Bouncing off a stringy singularity
Matthew Dodelson, Cristoforo Iossa, Robin Karlsson
TL;DR
The paper investigates how stringy corrections at finite coupling modify the holographic signatures of black hole singularities in thermal boundary correlators. By linking bouncing geodesics to quasinormal modes and analyzing the complex-time structure via the SYK model at infinite temperature, it shows that the sharp singularities shift off the real time sections into the complex plane, forming finite-height bumps. It also analyzes the impact of zeroes and multiple QNM families, finding that zeroes can destroy the lattice structure while higher-q SYK data reveal a finite-coupling smoothing consistent with stringy geometry. The results support a bulk picture in which planar theories at finite coupling resemble stringy black holes and motivate further exploration of finite-coupling effects in higher-dimensional holography and related melonic theories.
Abstract
A sharp signature of the black hole singularity in holography is a divergence in the boundary thermal two-point function at a specific point in the complex time plane. This divergence arises from a null geodesic that bounces off the black hole singularity. At finite 't Hooft coupling, stringy corrections to the bulk dynamics cannot be neglected, and the fate of the bouncing geodesic is an open question.

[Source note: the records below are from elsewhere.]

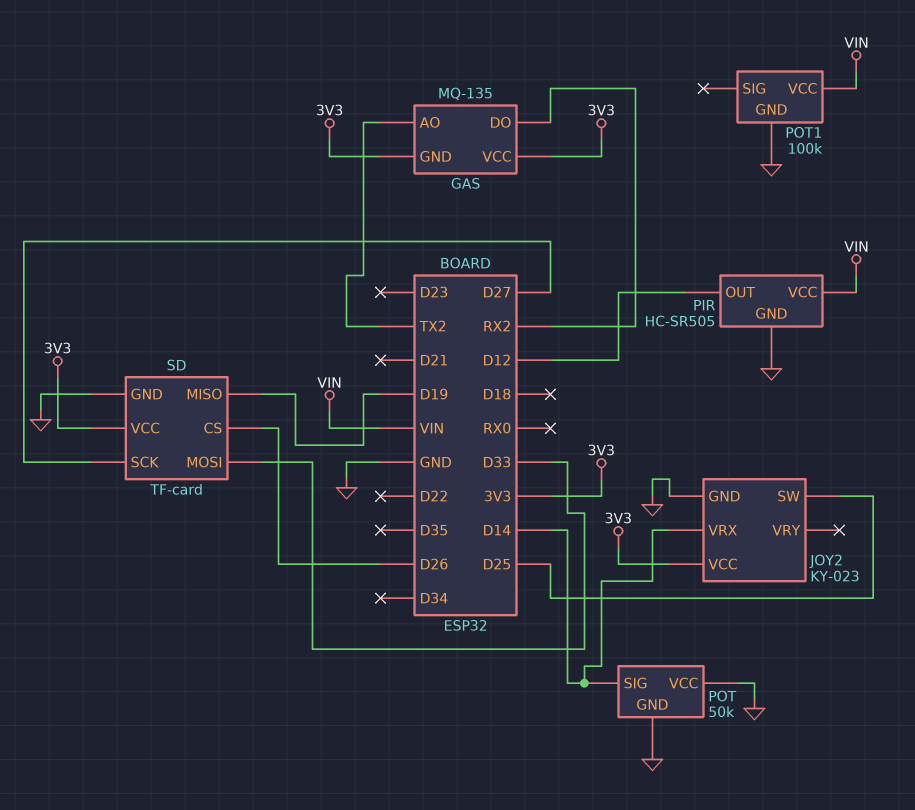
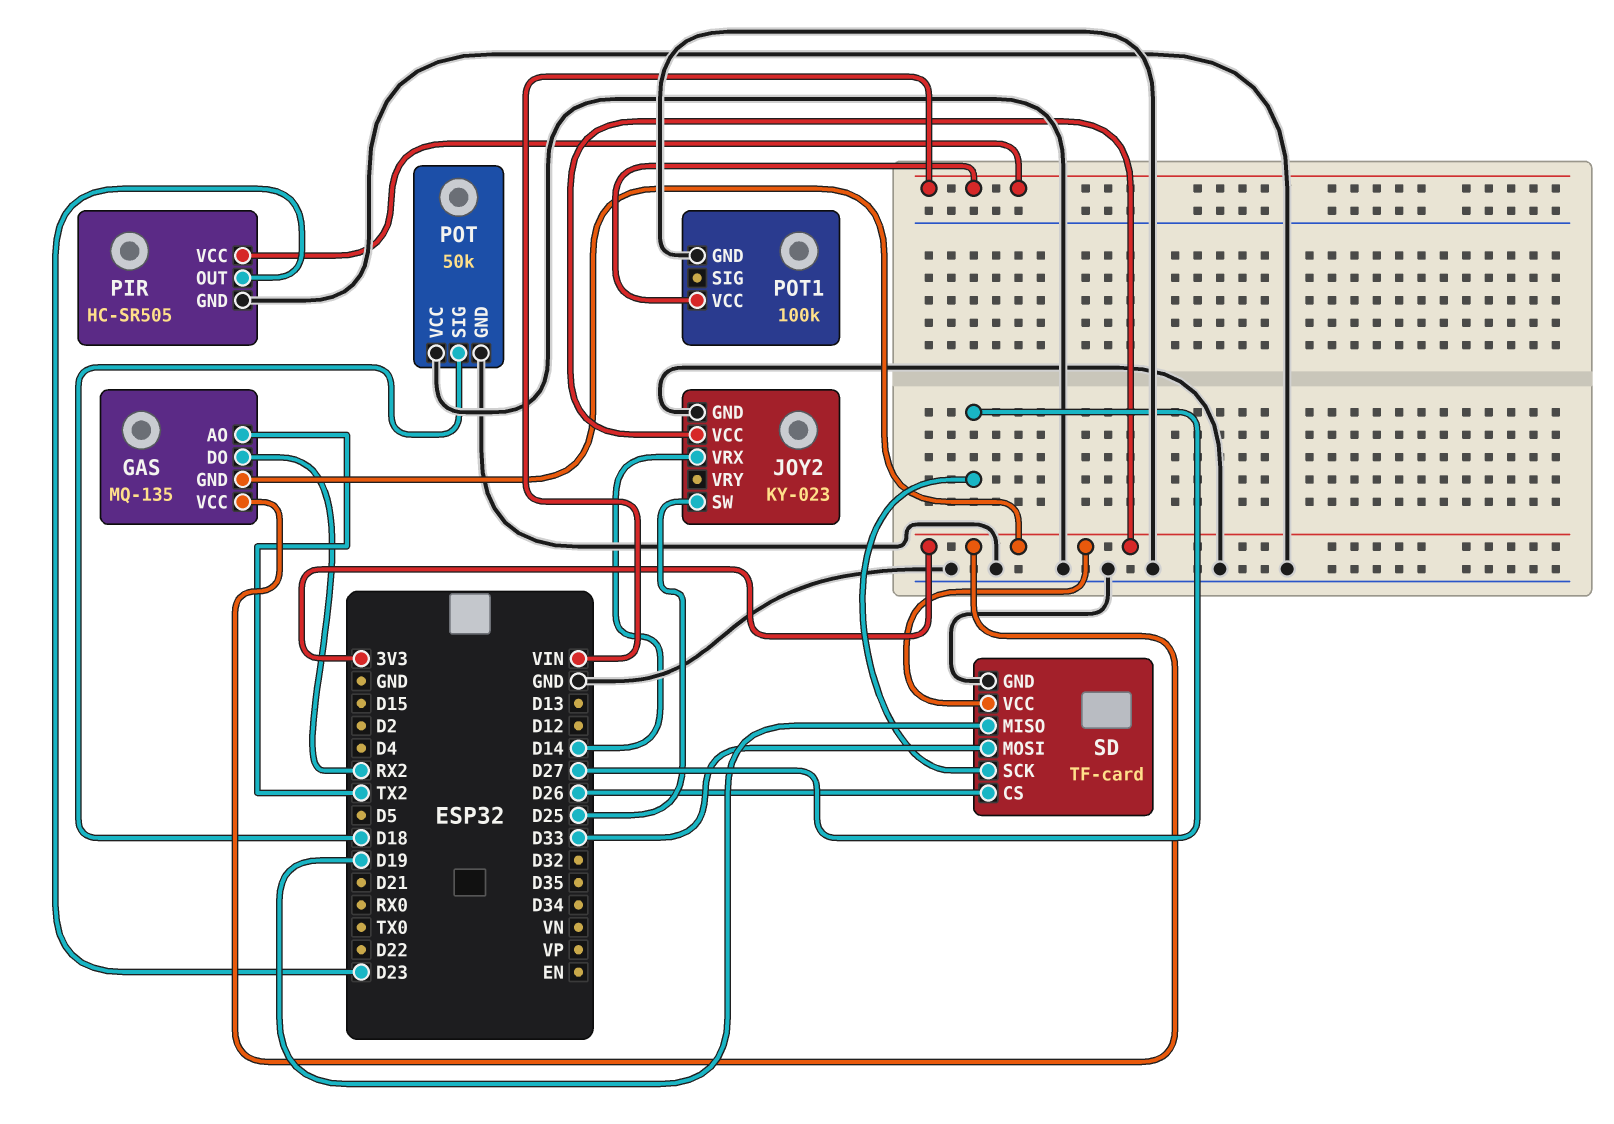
PIR pin OUT: D12 -> D23
POT pin SIG: D14 -> D18

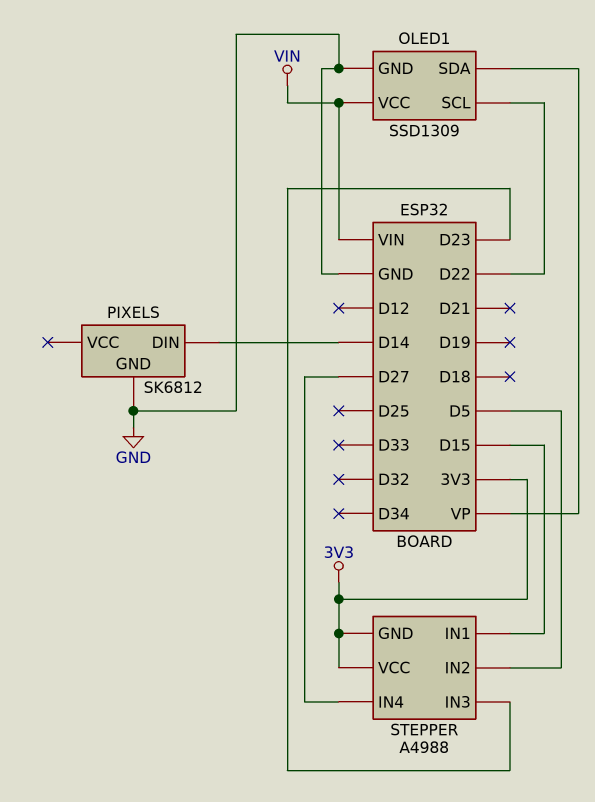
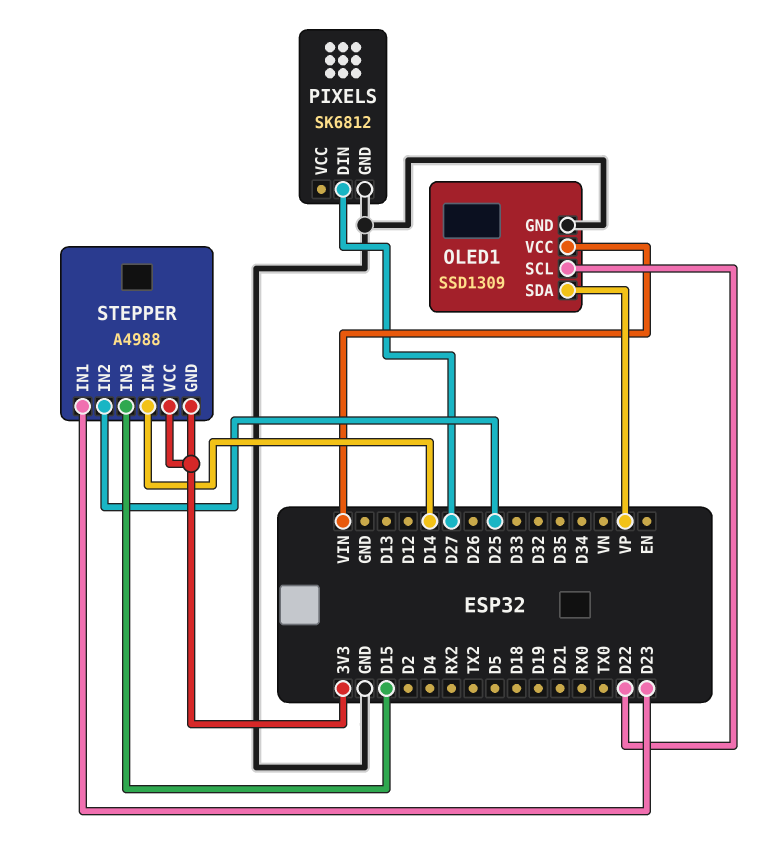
PIXELS pin DIN: D14 -> D27
STEPPER pin IN1: D15 -> D23
STEPPER pin IN2: D5 -> D25
STEPPER pin IN3: D23 -> D15
STEPPER pin IN4: D27 -> D14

We propose a simple scenario in which the singularity in the two-point function is shifted slightly into the complex plane, thereby smoothing it out into a finite-size bump. We demonstrate this smoothing explicitly in a microscopic example, namely the Sachdev-Ye-Kitaev model at infinite temperature, where the correlator is under analytic control. Our result suggests a bulk description of planar theories at finite coupling as stringy black holes.